_Exercise brief_
Print out all of the data below, keeping it identical to the original.

─── The data

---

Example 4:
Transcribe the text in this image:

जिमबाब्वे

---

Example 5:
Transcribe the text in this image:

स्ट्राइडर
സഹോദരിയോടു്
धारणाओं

──────

_Answer section_
---

Example 4:
Transcribe the text in this image:

जिमबाब्वे

---

Example 5:
Transcribe the text in this image:

स्ट्राइडर
സഹോദരിയോടു്
धारणाओं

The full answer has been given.